Acta Pharm. 2014 Mar;64(1):105-15. doi: 10.2478/acph-2014-0004.
C57BL/6 mice with dilated cardiomyopathy (DCM) were randomly divided to receive placebo or pitavastatin at a dose of 1 or 3 mg kg-1d-1. After 8 weeks treatment, mice with dilated cardiomyopathy developed serious cardiac dysfunction characterized by significantly enhanced left ventricular end-diastolic diameter (LVIDd), decreased left ventricular ejection fraction (LVEF) as well as left ventricular short axis fractional shortening (LVFS), accompanied with enlarged cardiomyocytes, and increased plasma levels of N-terminal pro-B type natriuretic peptide (NT-proBNP) and plasma angiotensin II (AngII) concentration. Moreover, myocardium sarcoplasmic reticulum Ca2+ pump (SERCA-2) activity was decreased. The ratio of phosphorylated phospholamban (PLB) to total PLB decreased significantly with the down-regulation of SERCA- -2a and ryanodine receptor (RyR2) expression. Pitavastatin was found to ameliorate the cardiac dysfunction in mice with dilated cardiomyopathy by reversing the changes in the ratios of phosphorylated PLB to total PLB, SERCA-2a and RyR2 via reducing the plasma AngII concentration and the expressions of myocardium angiotensin II type 1 receptor (AT1R) and protein kinase C (PKC)b2. The possible underlying mechanism might be the regulation of myocardial AT1R-PKCb2-Ca2+ handling proteins.
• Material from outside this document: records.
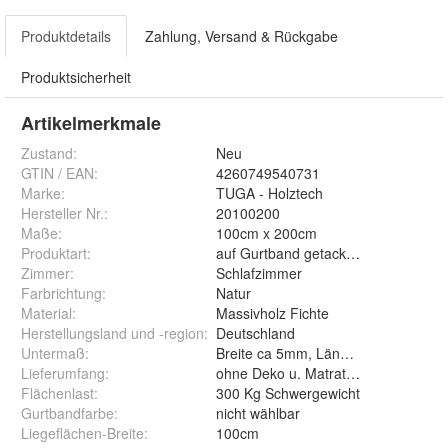
Produktdetails
Zahlung, Versand & Rückgabe
Produktsicherheit
Artikelmerkmale
Zustand:
Neu
GTIN / EAN:
4260749540731
Marke:
TUGA - Holztech
Hersteller Nr.:
20100200
Maße
:
100cm x 200cm
Produktart
:
auf Gurtband getackert
Zimmer
:
Schlafzimmer
Farbrichtung
:
Natur
Material
:
Massivholz Fichte
Herstellungsland und -region
:
Deutschland
Untermaß
:
Breite ca 5mm, Länge ca 5cm
Lieferumfang
:
ohne Deko u. Matratze
Flächenlast
:
300 Kg Schwergewicht
Gurtbandfarbe
:
nicht wählbar
Liegeflächen-Breite
:
100cm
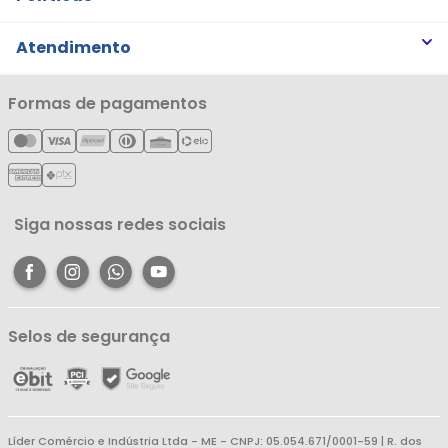
Trabalhe Conosco
Trocas e Devoluções
Atendimento
Notícias
Política de Privacidade
Nossas Lojas
Minha Conta
Formas de pagamentos
Política de Entrega
Cartão Líderzan
Meus Pedidos
Política de Reembolso
Meus Favoritos
Central de Atendimento
Siga nossas redes sociais
Selos de segurança
Líder Comércio e Indústria Ltda - ME - CNPJ: 05.054.671/0001-59 | R. dos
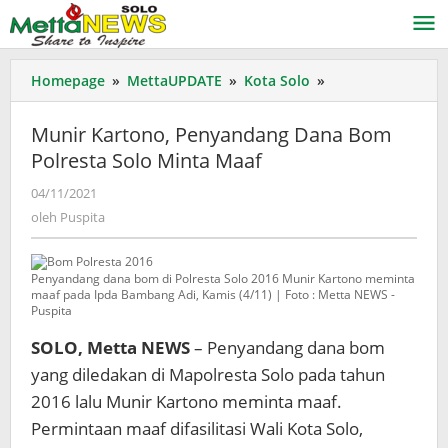
Lewati
ke
konten
Munir
Homepage
»
MettaUPDATE
»
Kota Solo
»
Kartono,
Penyandang
Munir Kartono, Penyandang Dana Bom
Dana
Polresta Solo Minta Maaf
Bom
Polresta
oleh
04/11/2021
Solo
Puspita
oleh
Puspita
Minta
Maaf
Penyandang dana bom di Polresta Solo 2016 Munir Kartono meminta
maaf pada Ipda Bambang Adi, Kamis (4/11) | Foto : Metta NEWS -
Puspita
SOLO, Metta NEWS
– Penyandang dana bom
yang diledakan di Mapolresta Solo pada tahun
2016 lalu Munir Kartono meminta maaf.
Permintaan maaf difasilitasi Wali Kota Solo,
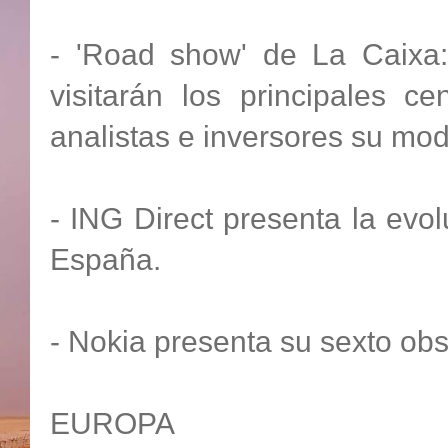
- 'Road show' de La Caixa: 
visitarán los principales c
analistas e inversores su mo
- ING Direct presenta la evol
España.
- Nokia presenta su sexto obs
EUROPA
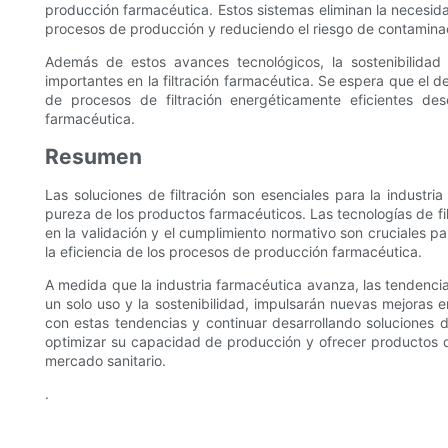
producción farmacéutica. Estos sistemas eliminan la necesidad
procesos de producción y reduciendo el riesgo de contamina
Además de estos avances tecnológicos, la sostenibilida
importantes en la filtración farmacéutica. Se espera que el de
de procesos de filtración energéticamente eficientes de
farmacéutica.
Resumen
Las soluciones de filtración son esenciales para la industri
pureza de los productos farmacéuticos. Las tecnologías de fi
en la validación y el cumplimiento normativo son cruciales pa
la eficiencia de los procesos de producción farmacéutica.
A medida que la industria farmacéutica avanza, las tendencias
un solo uso y la sostenibilidad, impulsarán nuevas mejoras e
con estas tendencias y continuar desarrollando soluciones 
optimizar su capacidad de producción y ofrecer productos d
mercado sanitario.
.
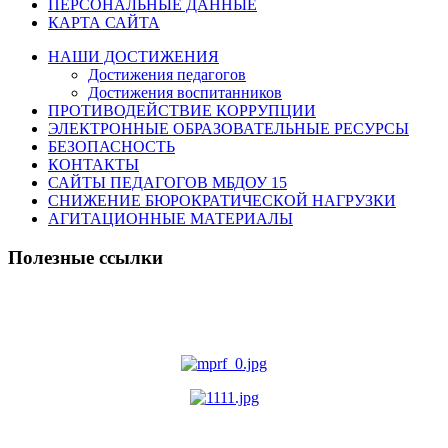
ПЕРСОНАЛЬНЫЕ ДАННЫЕ
КАРТА САЙТА
НАШИ ДОСТИЖЕНИЯ
Достижения педагогов
Достижения воспитанников
ПРОТИВОДЕЙСТВИЕ КОРРУПЦИИ
ЭЛЕКТРОННЫЕ ОБРАЗОВАТЕЛЬНЫЕ РЕСУРСЫ
БЕЗОПАСНОСТЬ
КОНТАКТЫ
САЙТЫ ПЕДАГОГОВ МБДОУ 15
СНИЖЕНИЕ БЮРОКРАТИЧЕСКОЙ НАГРУЗКИ
АГИТАЦИОННЫЕ МАТЕРИАЛЫ
Полезные ссылки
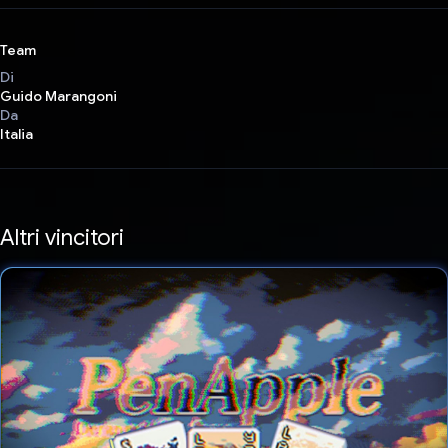
Team
Di
Guido Marangoni
Da
Italia
Altri vincitori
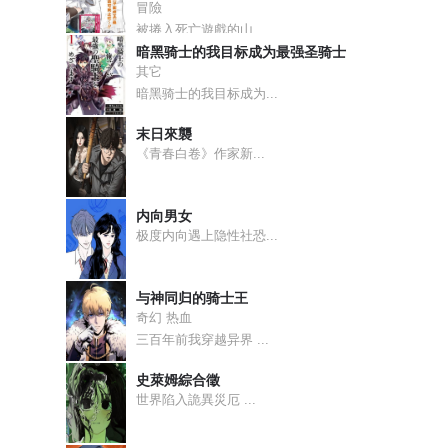
冒險
被捲入死亡遊戲的山...
暗黑骑士的我目标成为最强圣骑士
其它
暗黑骑士的我目标成为...
末日來襲
《青春白卷》作家新...
内向男女
极度内向遇上隐性社恐...
与神同归的骑士王
奇幻 热血
三百年前我穿越异界 ...
史萊姆綜合徵
世界陷入詭異災厄 ...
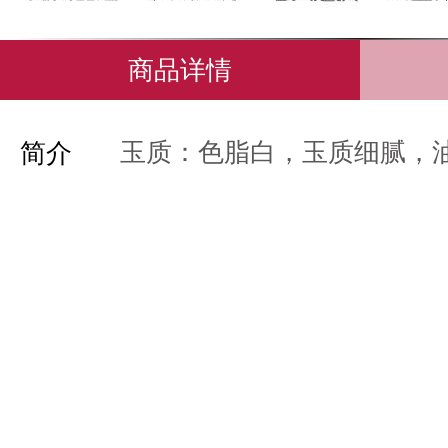
商品详情
玉质：色脂白，玉质细腻，
简介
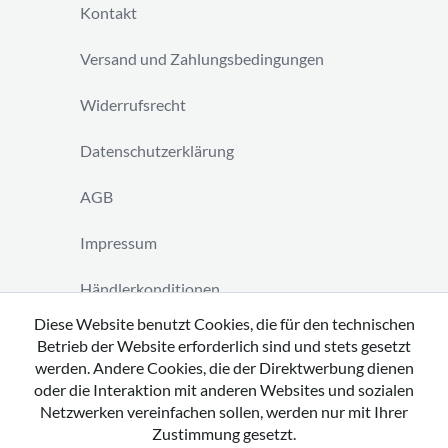
Kontakt
Versand und Zahlungsbedingungen
Widerrufsrecht
Datenschutzerklärung
AGB
Impressum
Händlerkonditionen
Diese Website benutzt Cookies, die für den technischen
Vertrag widerrufen
Betrieb der Website erforderlich sind und stets gesetzt
werden. Andere Cookies, die der Direktwerbung dienen
oder die Interaktion mit anderen Websites und sozialen
Netzwerken vereinfachen sollen, werden nur mit Ihrer
Zustimmung gesetzt.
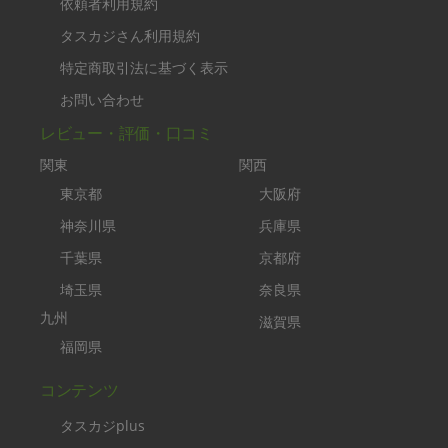
依頼者利用規約
タスカジさん利用規約
特定商取引法に基づく表示
お問い合わせ
レビュー・評価・口コミ
関東
関西
東京都
大阪府
神奈川県
兵庫県
千葉県
京都府
埼玉県
奈良県
九州
滋賀県
福岡県
コンテンツ
タスカジplus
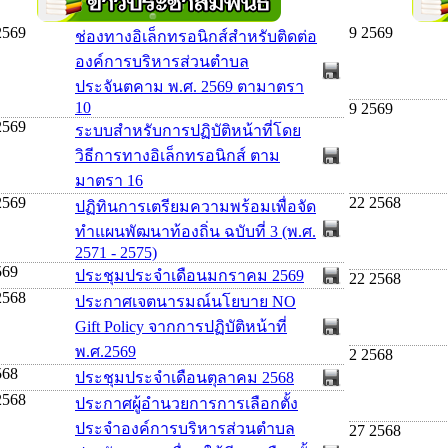
2569
9 2569
ช่องทางอิเล็กทรอนิกส์สำหรับติดต่อ
องค์การบริหารส่วนตำบล
ประจันตคาม พ.ศ. 2569 ตามาตรา
10
9 2569
2569
ระบบสำหรับการปฏิบัติหน้าที่โดย
วิธีการทางอิเล็กทรอนิกส์ ตาม
มาตรา 16
2569
22 2568
ปฏิทินการเตรียมความพร้อมเพื่อจัด
ทำแผนพัฒนาท้องถิ่น ฉบับที่ 3 (พ.ศ.
2571 - 2575)
569
ประชุมประจำเดือนมกราคม 2569
22 2568
2568
ประกาศเจตนารมณ์นโยบาย NO
Gift Policy จากการปฏิบัติหน้าที่
พ.ศ.2569
2 2568
568
ประชุมประจำเดือนตุลาคม 2568
2568
ประกาศผู้อำนวยการการเลือกตั้ง
ประจำองค์การบริหารส่วนตำบล
27 2568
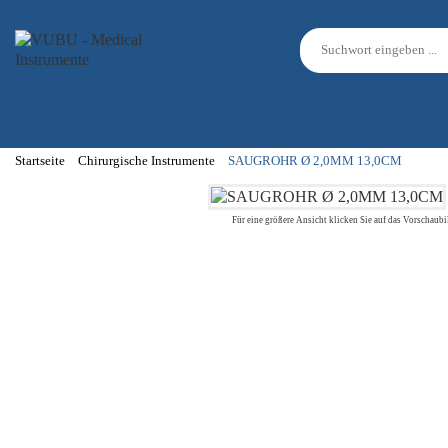
Startseite
Chirurgische Instrumente
SAUGROHR Ø 2,0MM 13,0CM
Für eine größere Ansicht klicken Sie auf das Vorschaubi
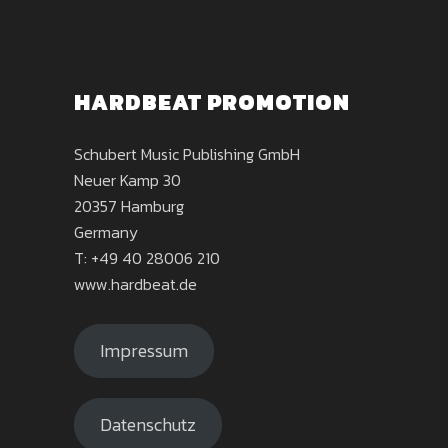
HARDBEAT PROMOTION
Schubert Music Publishing GmbH
Neuer Kamp 30
20357 Hamburg
Germany
T: +49 40 28006 210
www.hardbeat.de
Impressum
Datenschutz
C57BL/6 扩张型心肌病(DCM)小鼠被随机分为接受安慰剂或匹伐他汀治疗,剂量分别为 1 或 3mgkg-1d-1。经过 8 周的治疗,扩张型心肌病小鼠出现严重的心脏功能障碍,表现为左心室舒张末期直径(LVIDd)显著增大,左心室射血分数(LVEF)和左心室短轴缩短率(LVFS)降低,伴有心肌细胞增大,以及 N 端脑钠肽前体(NT-proBNP)和血浆血管紧张素 II(AngII)浓度升高。此外,心肌肌浆网 Ca2+泵(SERCA-2)活性降低。磷酸化磷蛋白(PLB)与总 PLB 的比值显著降低,同时 SERCA-2a 和兰尼碱受体(RyR2)表达下调。匹伐他汀通过降低血浆 AngII 浓度和心肌血管紧张素 II 型 1 受体(AT1R)和蛋白激酶 C(PKC)b2 的表达,改善扩张型心肌病小鼠的心脏功能障碍,从而逆转磷酸化 PLB 与总 PLB、SERCA-2a 和 RyR2 的比值变化。其潜在的作用机制可能是调节心肌 AT1R-PKCb2-Ca2+处理蛋白。